Desconcierto y hastío

Las elites gobernantes –legisladores, políticos, intelectuales y activistas– han recogido la herencia de lo que durante algunos años, muy pocos, resultó novedoso, teñido como estaba del halo entonces todavía prestigioso de lo revolucionario.

Un abogado de un importante bufete madrileño comentó hace pocos días que empezaba a tener clientes que no conocían su estado civil, es decir que no sabían si estaban casados, separados, divorciados o solteros, ni si con su... lo que sea formaban o no una pareja de hecho. Cuando se legalicen la poligamia y todas sus variedades, que se legalizarán más temprano que tarde porque traspasada cierta frontera no hay ningún argumento de peso para impedirlas, la confusión empezará a llegar a donde tiene que llegar.

Lo que Pascal Bruckner y Alain Finkielkraut llamaron en su tiempo "el nuevo desorden amoroso" se ha convertido ya en la situación normal. Se llega a este punto después de una crisis, las de los años 60 y 70, en la que quedaron pulverizados consensos morales e institucionales que hasta entonces parecían intocables. Aquel desplome demostró muy pronto su capacidad destructiva. Pero en buena medida, las elites gobernantes –legisladores, políticos, intelectuales y activistas– han recogido la herencia de lo que durante algunos años, muy pocos, resultó novedoso, teñido como estaba del halo entonces todavía prestigioso de lo revolucionario.

Desde entonces, estas elites se han dedicado a dar forma a una fantasía social que parte de los presupuestos de aquellos años trágicos y que se resume fundamentalmente en una consigna: las elites gobernantes nos van a hacer felices a sus súbditos, nos guste o no nos guste, creamos o no en la felicidad, queramos o no ser felices al modo en que nos lo quieren imponer. Con eso continúan una de las grandes empresas del siglo XX –en política, en pensamiento, en arte y en casi todos los campos de la actividad humana–, que es empeñarse en negar y contrariar el sentido común, la naturaleza misma de las cosas.
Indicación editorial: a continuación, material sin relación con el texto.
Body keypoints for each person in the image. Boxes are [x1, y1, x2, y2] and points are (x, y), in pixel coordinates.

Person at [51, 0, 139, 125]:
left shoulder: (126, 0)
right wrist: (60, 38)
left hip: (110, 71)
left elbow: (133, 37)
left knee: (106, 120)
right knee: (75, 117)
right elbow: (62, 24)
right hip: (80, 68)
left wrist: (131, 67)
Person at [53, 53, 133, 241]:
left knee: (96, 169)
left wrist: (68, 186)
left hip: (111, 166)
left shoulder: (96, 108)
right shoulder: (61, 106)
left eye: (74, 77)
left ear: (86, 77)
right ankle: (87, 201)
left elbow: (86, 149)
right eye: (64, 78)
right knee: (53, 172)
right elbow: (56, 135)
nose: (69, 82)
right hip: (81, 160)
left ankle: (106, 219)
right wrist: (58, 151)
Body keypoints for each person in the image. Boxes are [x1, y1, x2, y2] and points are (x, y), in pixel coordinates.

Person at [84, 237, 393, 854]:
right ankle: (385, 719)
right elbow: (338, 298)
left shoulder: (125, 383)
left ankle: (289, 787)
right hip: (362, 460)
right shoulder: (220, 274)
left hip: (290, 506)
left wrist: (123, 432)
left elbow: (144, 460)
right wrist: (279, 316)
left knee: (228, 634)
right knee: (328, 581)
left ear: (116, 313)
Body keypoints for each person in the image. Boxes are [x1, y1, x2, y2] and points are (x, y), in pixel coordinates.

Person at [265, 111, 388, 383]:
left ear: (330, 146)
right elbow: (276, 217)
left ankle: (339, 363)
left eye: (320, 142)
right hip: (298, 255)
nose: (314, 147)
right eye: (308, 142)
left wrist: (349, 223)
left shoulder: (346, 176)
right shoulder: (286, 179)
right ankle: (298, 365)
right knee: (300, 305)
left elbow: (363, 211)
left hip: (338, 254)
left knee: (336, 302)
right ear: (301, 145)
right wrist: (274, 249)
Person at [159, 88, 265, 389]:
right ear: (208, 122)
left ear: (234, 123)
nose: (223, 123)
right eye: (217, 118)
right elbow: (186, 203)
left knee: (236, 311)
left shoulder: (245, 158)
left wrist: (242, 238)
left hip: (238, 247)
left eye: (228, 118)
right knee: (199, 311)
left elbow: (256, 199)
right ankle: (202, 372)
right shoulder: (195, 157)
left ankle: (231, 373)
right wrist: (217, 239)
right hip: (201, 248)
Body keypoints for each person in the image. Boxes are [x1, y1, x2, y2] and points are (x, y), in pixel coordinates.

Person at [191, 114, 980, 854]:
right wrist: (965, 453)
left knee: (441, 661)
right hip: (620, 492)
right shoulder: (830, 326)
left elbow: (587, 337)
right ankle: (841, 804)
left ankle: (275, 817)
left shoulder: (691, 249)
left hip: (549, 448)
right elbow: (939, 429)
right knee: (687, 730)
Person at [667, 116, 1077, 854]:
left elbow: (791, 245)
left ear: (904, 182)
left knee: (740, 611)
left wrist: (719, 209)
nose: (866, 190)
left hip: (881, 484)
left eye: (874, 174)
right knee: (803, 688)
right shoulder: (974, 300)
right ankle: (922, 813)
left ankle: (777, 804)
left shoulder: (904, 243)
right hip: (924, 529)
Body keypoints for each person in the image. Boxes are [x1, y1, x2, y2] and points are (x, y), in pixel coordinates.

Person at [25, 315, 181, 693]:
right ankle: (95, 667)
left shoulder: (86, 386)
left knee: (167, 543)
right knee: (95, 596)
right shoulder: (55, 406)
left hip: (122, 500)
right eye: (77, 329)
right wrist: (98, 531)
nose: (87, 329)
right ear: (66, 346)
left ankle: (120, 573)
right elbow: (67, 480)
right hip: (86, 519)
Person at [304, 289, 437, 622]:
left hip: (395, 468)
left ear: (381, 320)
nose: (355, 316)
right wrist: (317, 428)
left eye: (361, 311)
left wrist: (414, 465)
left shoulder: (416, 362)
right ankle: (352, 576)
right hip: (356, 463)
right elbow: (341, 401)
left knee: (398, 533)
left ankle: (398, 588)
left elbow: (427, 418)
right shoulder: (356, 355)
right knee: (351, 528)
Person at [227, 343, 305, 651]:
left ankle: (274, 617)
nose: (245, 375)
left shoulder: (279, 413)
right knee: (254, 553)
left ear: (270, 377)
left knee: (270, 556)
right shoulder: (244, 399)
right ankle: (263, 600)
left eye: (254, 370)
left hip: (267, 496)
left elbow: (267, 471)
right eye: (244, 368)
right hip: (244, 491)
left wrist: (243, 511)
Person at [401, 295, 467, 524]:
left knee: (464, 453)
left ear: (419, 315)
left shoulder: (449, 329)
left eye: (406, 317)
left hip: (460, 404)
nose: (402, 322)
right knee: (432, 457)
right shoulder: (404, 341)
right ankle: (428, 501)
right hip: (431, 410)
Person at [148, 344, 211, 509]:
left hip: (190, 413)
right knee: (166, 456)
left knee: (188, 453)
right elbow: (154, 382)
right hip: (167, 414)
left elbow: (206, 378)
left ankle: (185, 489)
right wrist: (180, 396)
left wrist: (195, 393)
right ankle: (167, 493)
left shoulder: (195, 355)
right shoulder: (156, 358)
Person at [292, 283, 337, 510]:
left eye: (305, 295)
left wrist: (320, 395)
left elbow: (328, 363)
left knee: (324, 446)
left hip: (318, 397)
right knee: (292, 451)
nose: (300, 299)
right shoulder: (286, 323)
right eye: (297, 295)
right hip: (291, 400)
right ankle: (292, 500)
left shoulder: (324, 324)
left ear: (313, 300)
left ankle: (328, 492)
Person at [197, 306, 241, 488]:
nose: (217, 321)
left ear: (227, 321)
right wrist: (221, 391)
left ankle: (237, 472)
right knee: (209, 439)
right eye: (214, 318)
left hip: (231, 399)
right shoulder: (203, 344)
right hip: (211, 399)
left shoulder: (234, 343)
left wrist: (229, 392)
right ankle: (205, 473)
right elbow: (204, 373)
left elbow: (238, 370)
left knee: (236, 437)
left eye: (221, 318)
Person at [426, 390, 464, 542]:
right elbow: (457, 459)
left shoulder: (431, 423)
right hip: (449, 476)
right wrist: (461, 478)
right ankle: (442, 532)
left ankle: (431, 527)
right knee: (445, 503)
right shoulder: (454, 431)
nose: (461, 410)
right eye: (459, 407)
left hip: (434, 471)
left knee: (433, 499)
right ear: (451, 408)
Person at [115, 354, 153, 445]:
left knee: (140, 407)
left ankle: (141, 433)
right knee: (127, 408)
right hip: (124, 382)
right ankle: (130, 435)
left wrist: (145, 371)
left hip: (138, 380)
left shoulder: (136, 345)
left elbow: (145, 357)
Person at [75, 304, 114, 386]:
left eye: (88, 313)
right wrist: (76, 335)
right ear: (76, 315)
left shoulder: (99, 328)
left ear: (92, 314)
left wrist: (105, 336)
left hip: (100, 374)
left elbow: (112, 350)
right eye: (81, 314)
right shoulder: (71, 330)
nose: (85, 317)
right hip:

La traducción política de esta aberración no se percibe bien en las elecciones nacionales, porque hay demasiados intereses en juego como para que el común de los mortales manifieste su desapego o su descontento. En cambio, elecciones absurdas como las recién celebradas al Parlamento Europeo permiten medir mucho mejor esa distancia.

La abstención resulta difícil de interpretar, pero nadie considerará que indica un gran entusiasmo por las políticas, las instituciones y las elites de la Unión. Los partidos populistas y minoritarios, que suelen airear aquellos asuntos que los partidos tradicionales no tratan, suman casi noventa escaños. La derecha, por su parte, alcanza los 267 escaños, 81 más con los demócratas y liberales. El socialismo, que es en el fondo de lo que se está hablando cuando se habla de postmodernidad, de felicidad y de creación de derechos, sigue desplomándose. Si los grandes partidos de la derecha no se dan cuenta de lo que está ocurriendo, será porque no quieren.